Task instructions: Return all of the following entries as written, but without the images.

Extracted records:
--*--

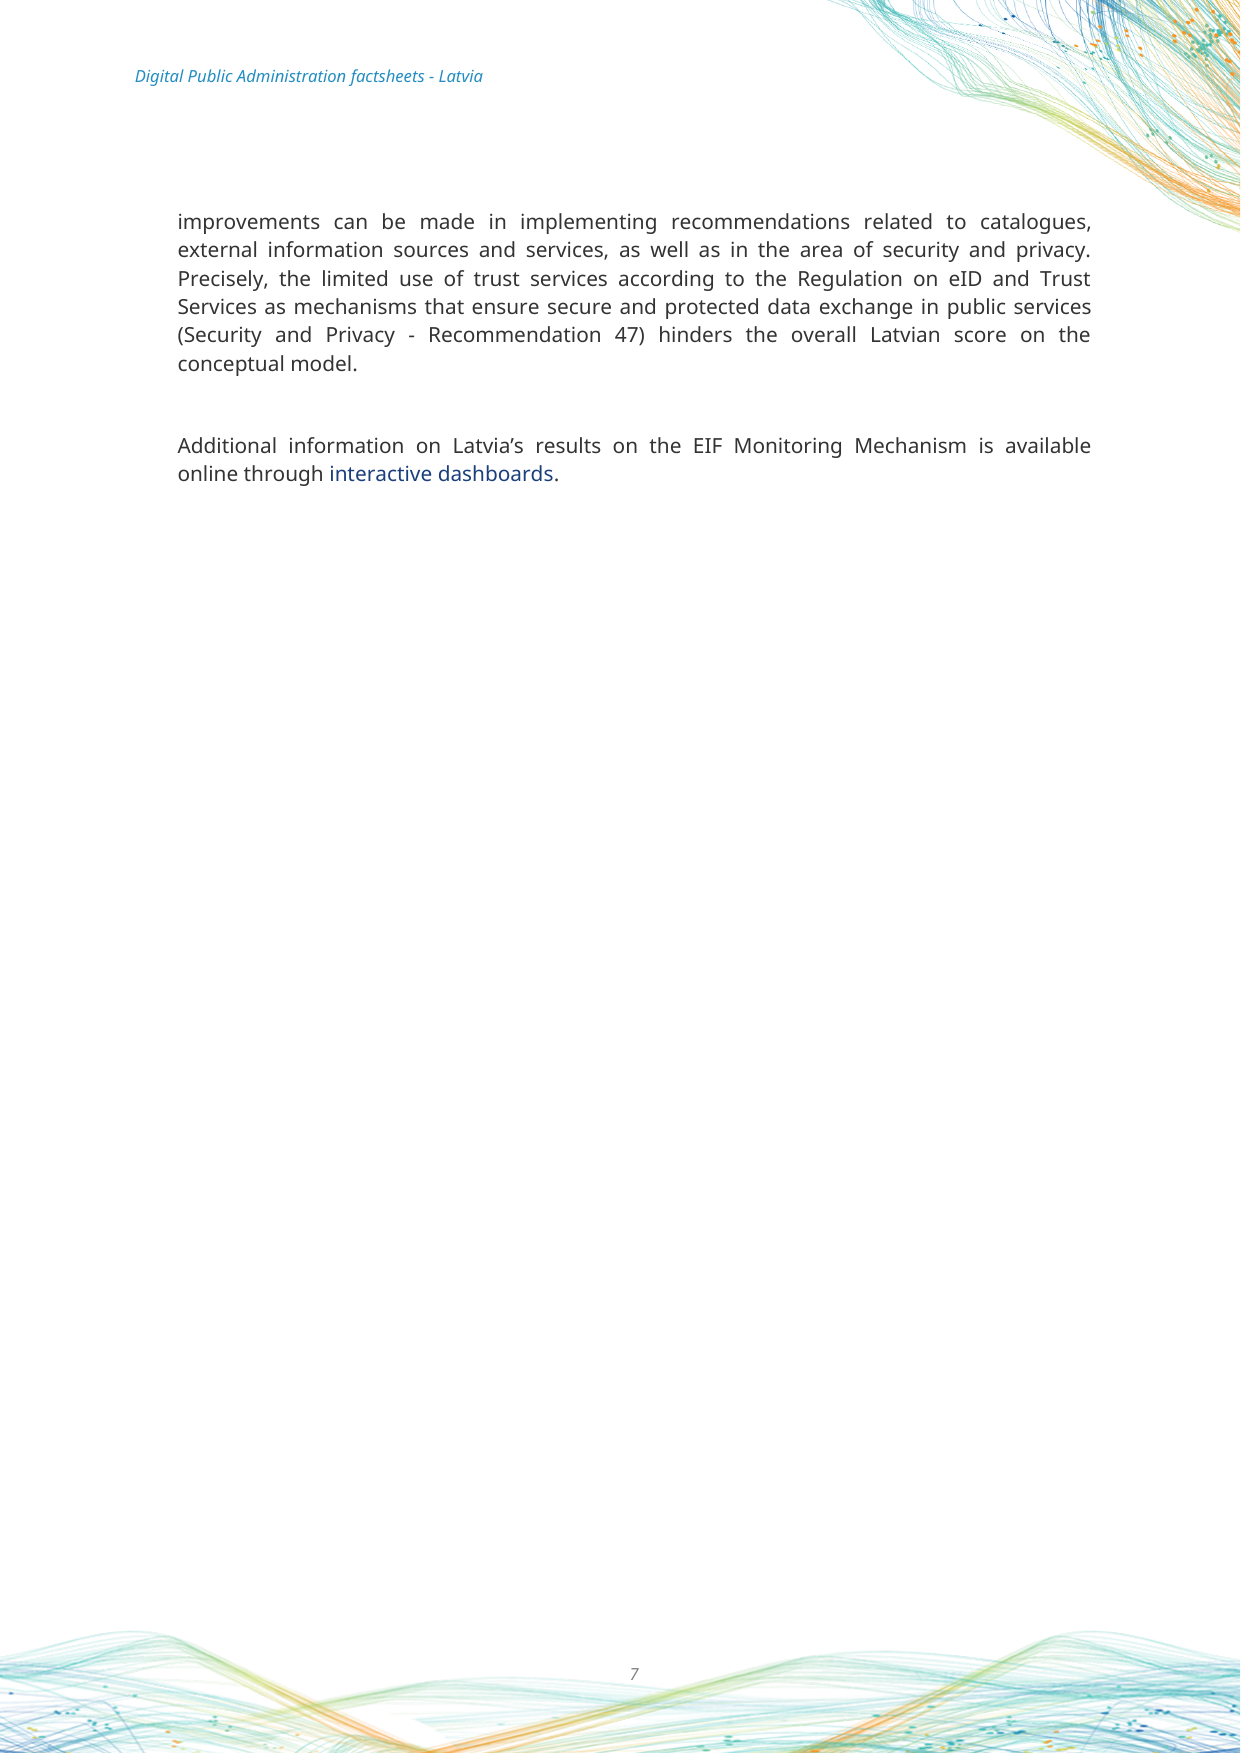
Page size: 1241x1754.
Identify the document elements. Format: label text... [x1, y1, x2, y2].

picture [814, 0, 1241, 250]
picture [0, 1606, 1241, 1753]
text Latvia’s scores assessing the Conceptual Model in Scoreboard 3 show a good performance in the implementation of recommendations associated with the conceptual model, internal and external information sources and services, base registries and open data. However, some improvements can be made in implementing recommendations related to catalogues, external information sources and services, as well as in the area of security and privacy. Precisely, the limited use of trust services according to the Regulation on eID and Trust Services as mechanisms that ensure secure and protected data exchange in public services (Security and Privacy - Recommendation 47) hinders the overall Latvian score on the conceptual model. [177, 207, 1092, 377]
text Additional information on Latvia’s results on the EIF Monitoring Mechanism is available online through interactive dashboards. [177, 431, 1092, 488]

--*--

Task answer:
Page size: 1241x1754.
Identify the document elements. Format: label text... [x1, y1, x2, y2].

picture [814, 0, 1241, 250]
picture [0, 1606, 1241, 1753]
text Latvia’s scores assessing the Conceptual Model in Scoreboard 3 show a good performance in the implementation of recommendations associated with the conceptual model, internal and external information sources and services, base registries and open data. However, some improvements can be made in implementing recommendations related to catalogues, external information sources and services, as well as in the area of security and privacy. Precisely, the limited use of trust services according to the Regulation on eID and Trust Services as mechanisms that ensure secure and protected data exchange in public services (Security and Privacy - Recommendation 47) hinders the overall Latvian score on the conceptual model. [177, 207, 1092, 377]
text Additional information on Latvia’s results on the EIF Monitoring Mechanism is available online through interactive dashboards. [177, 431, 1092, 488]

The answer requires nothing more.